- Founded: April 2002
- Dissolved: January 2010
- Merger of: Social Democracy (SD) Social Democratic Union (SDU)
- Ideology: Social democracy; Pro-Europeanism;
- Political position: Center-left

= Social Democratic Party (Serbia, 2002) =

Former centre-left political party in Serbia

The Social Democratic Party (SDP; Социјалдемократска партија; СДП) was a social democratic political party in Serbia.

==History==
The SDP was founded in April 2002 as a merger between Social Democracy (SD) and the Social Democratic Union (SDU). In the same year, the SDP joined the DOS governing coalition. A year later the SDP withdrew its support of the government resulting in its fall and an early election. Inner-party disagreements resulted in a split in the SDP. A group of members, led by Žarko Korać, left the SDP and re-founded the SDU in 2003.
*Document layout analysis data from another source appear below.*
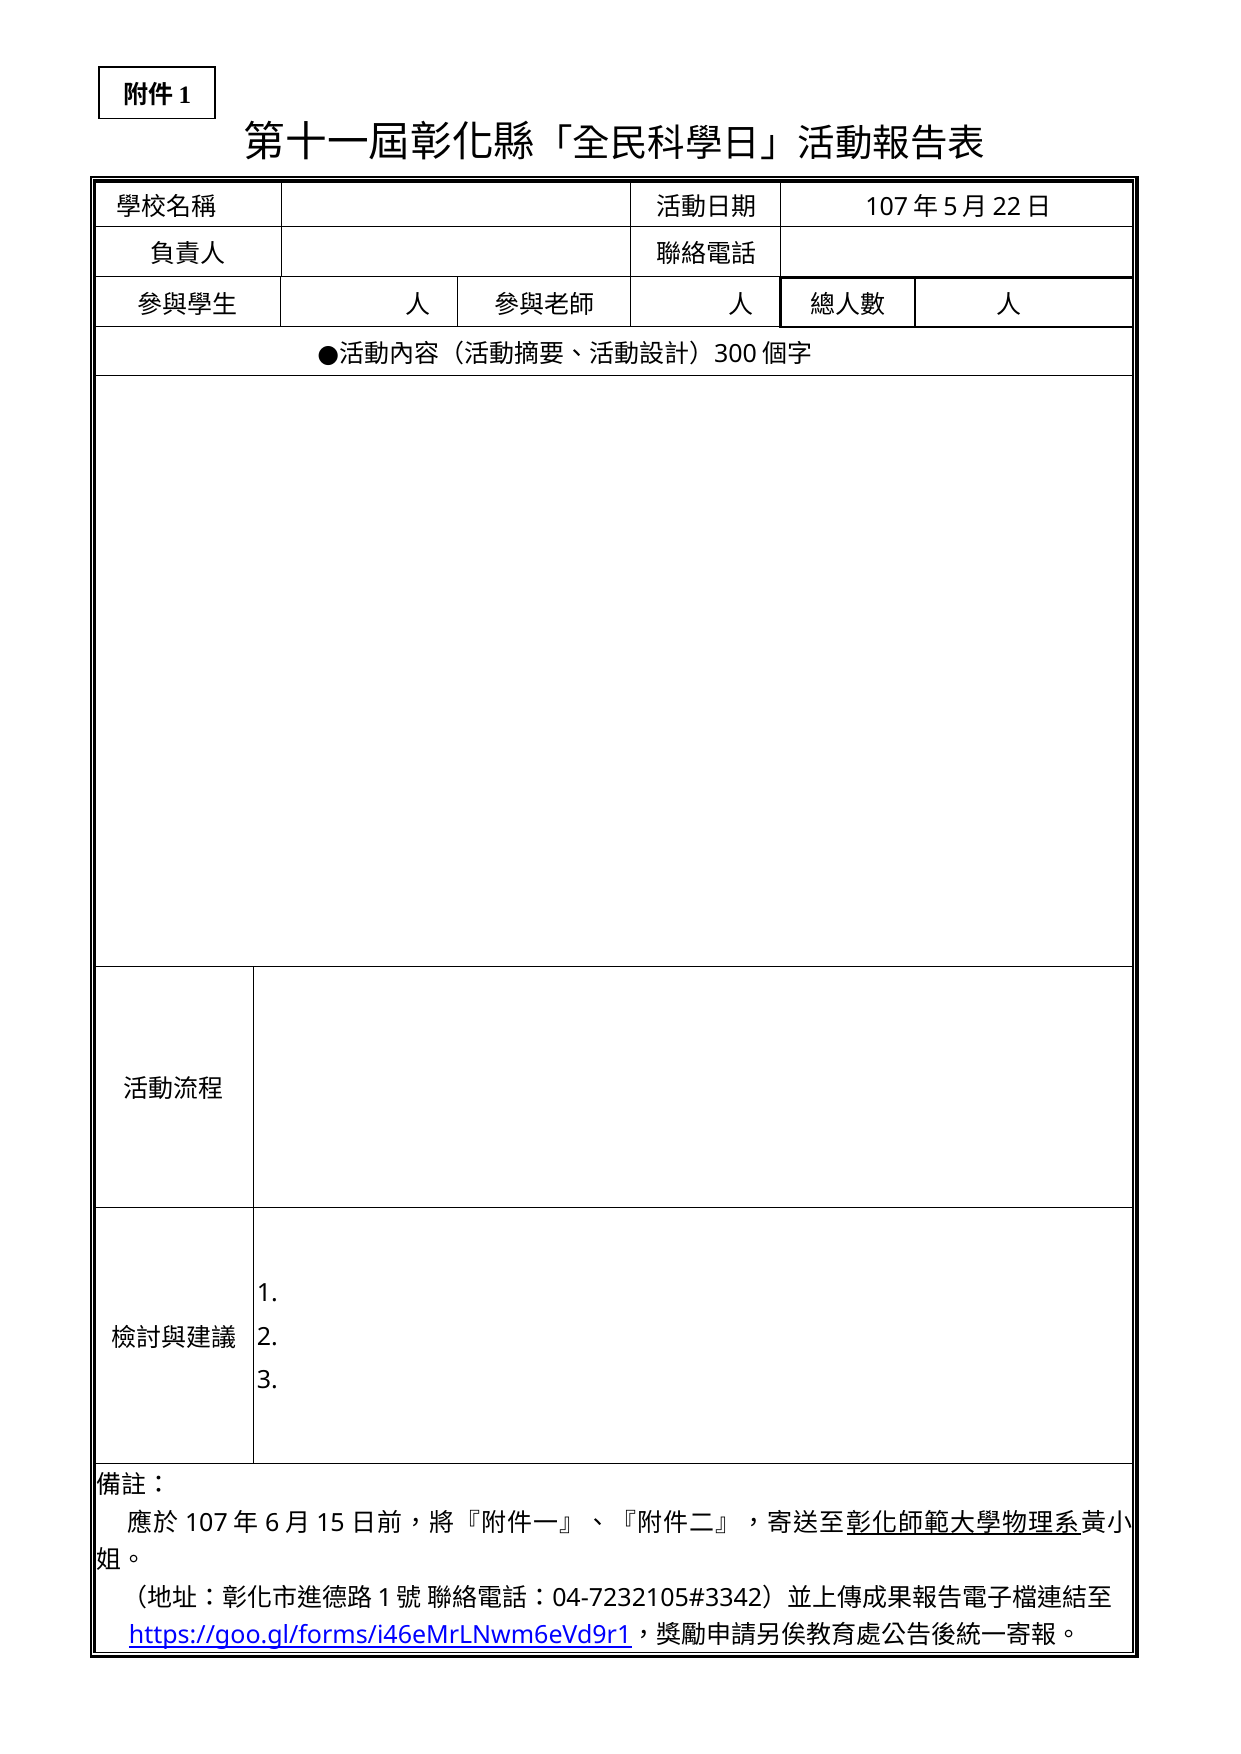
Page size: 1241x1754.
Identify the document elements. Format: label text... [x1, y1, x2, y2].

table_cell 人 [281, 277, 457, 326]
table_cell [781, 227, 1132, 276]
table_cell 人 [631, 277, 779, 326]
table_cell 總人數 [782, 279, 914, 326]
table_header 學校名稱 [96, 183, 281, 226]
table_cell [254, 967, 1132, 1207]
table_header 活動日期 [631, 183, 780, 226]
table_cell 人 [916, 279, 1132, 326]
table_cell 聯絡電話 [631, 227, 780, 276]
table_cell 1. 2. 3. [254, 1208, 1132, 1463]
table_cell ●活動內容（活動摘要、活動設計）300個字 [96, 327, 1132, 375]
table_cell 活動流程 [96, 967, 253, 1207]
text 第十一屆彰化縣「全民科學日」活動報告表 [89, 101, 1140, 176]
table_header 107年5月22日 [781, 183, 1132, 226]
table_cell 參與學生 [96, 277, 280, 326]
table_cell [282, 227, 630, 276]
table_cell 備註： 應於107年6月15日前，將『附件一』、『附件二』，寄送至彰化師範大學物理系黃小姐。 （地址：彰化市進德路1號 聯絡電話：04-7232105#3342）並上傳成果報告電子檔連結至 https://goo.gl/forms/i46eMrLNwm6eVd9r1，獎勵申請另俟教育處公告後統一寄報。 [96, 1464, 1132, 1652]
table_cell 檢討與建議 [96, 1208, 253, 1463]
table_cell 負責人 [96, 227, 281, 276]
table_cell 參與老師 [458, 277, 630, 326]
table_cell [96, 376, 1132, 966]
table_header [282, 183, 630, 226]
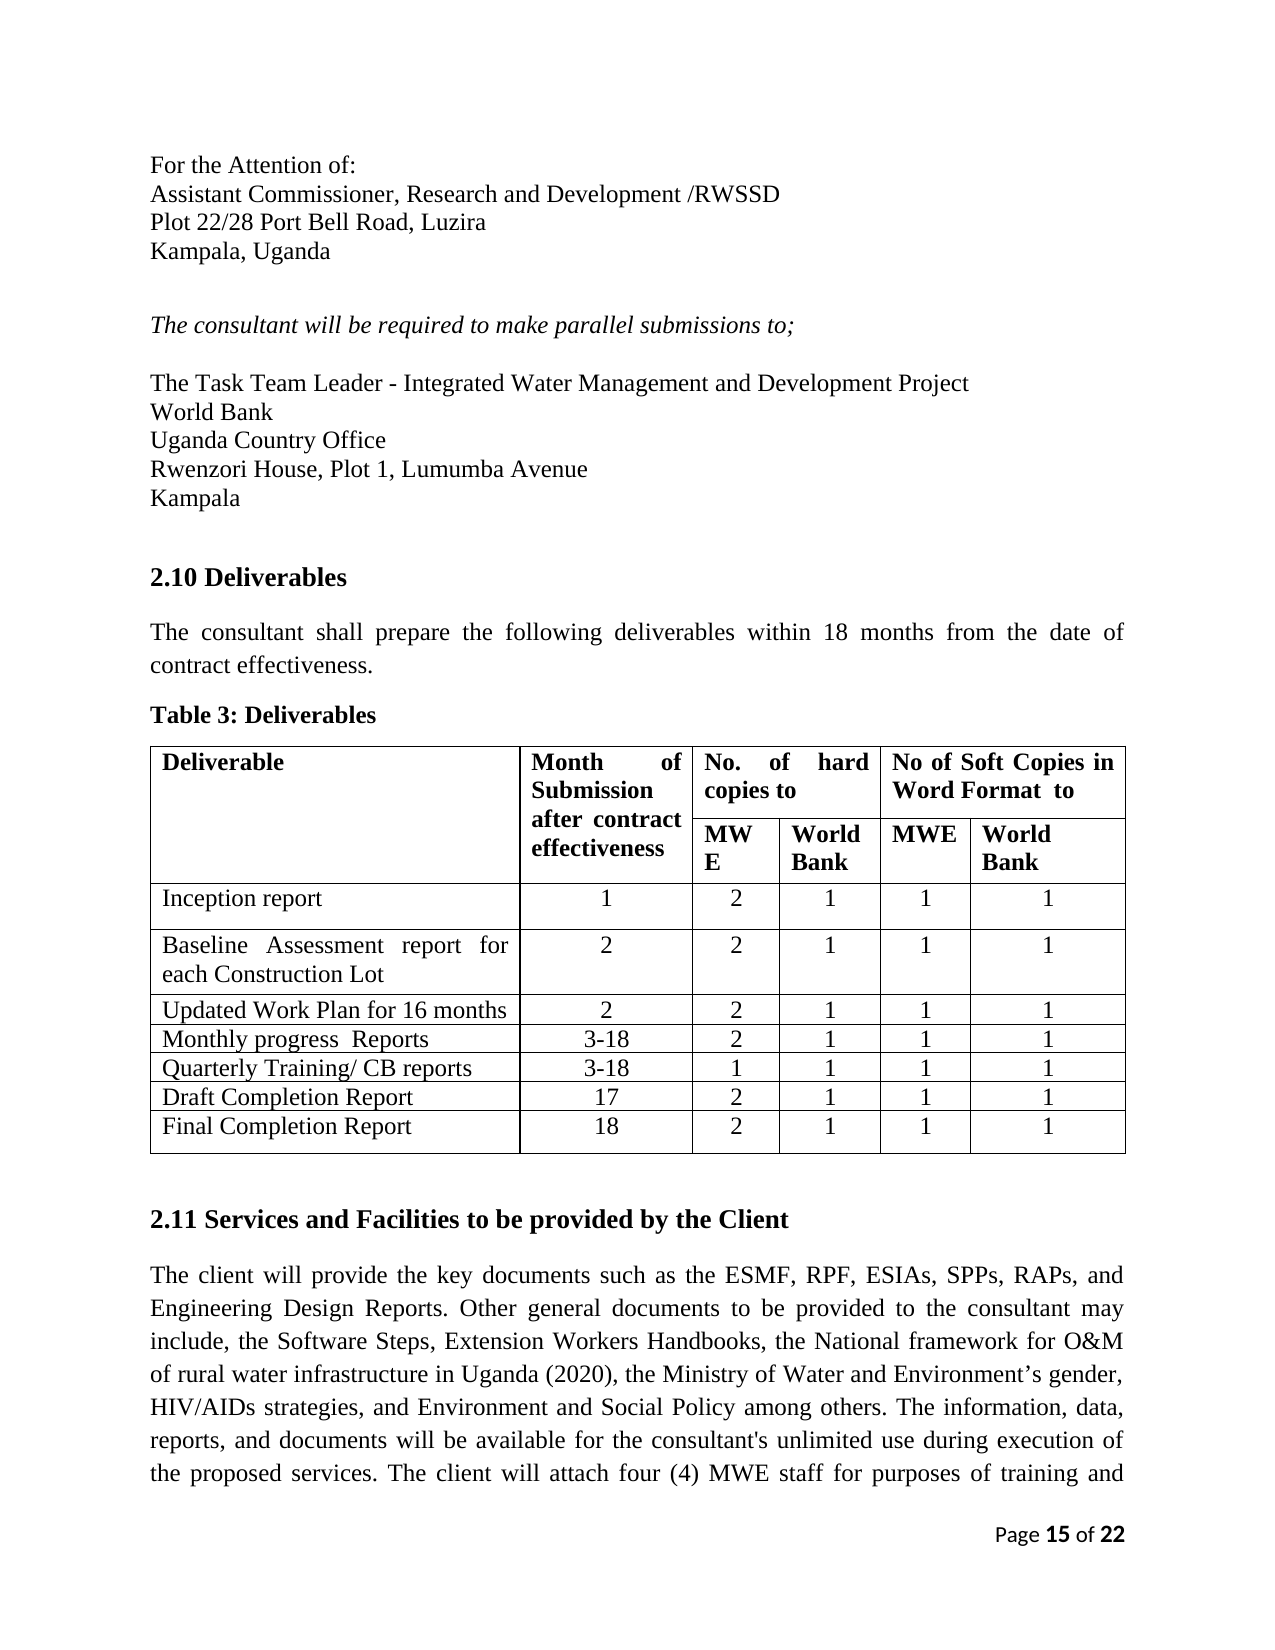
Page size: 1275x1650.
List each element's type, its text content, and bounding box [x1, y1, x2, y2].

In the 2003 parliamentary election, the SDP ran in a coalition with the G17 Plus, which received 11.46% of the popular vote and 34 seats, 3 of which went to the SDP. Slobodan Lalović became the Minister of Labour, Employment and Social Policy in the minority government of Vojislav Koštunica. In August 2005 the SDP refused to support the proposed pension and oil industry laws. As a result two of its deputies stopped supporting the government. Ljilja Nestorović and Meho Omerović went into opposition, while the third, Slobodan Lalović kept his post, subsequently withdrawing from the party and becoming an independent deputy.

In 2004, the Democratic Alternative (DA), led by Nebojša Čović, merged into the SDP and assumed leadership over the party.
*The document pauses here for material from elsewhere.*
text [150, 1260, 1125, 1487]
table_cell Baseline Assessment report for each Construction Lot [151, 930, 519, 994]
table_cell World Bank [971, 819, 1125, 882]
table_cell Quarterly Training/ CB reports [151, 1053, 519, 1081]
The SDP competed in the 2007 parliamentary election together with the Party of United Pensioners of Serbia (PUPS). The PUPS-SDP coalition also included the Socialist People's Party. The coalition received 3.11% of the popular vote, thus failing to pass the 5% minimum threshold to enter parliament.

The SDP ceased to exist in January 2010, which resulted in the bitter words between former party leadership members Nebojša Čović and Oliver Ivanović.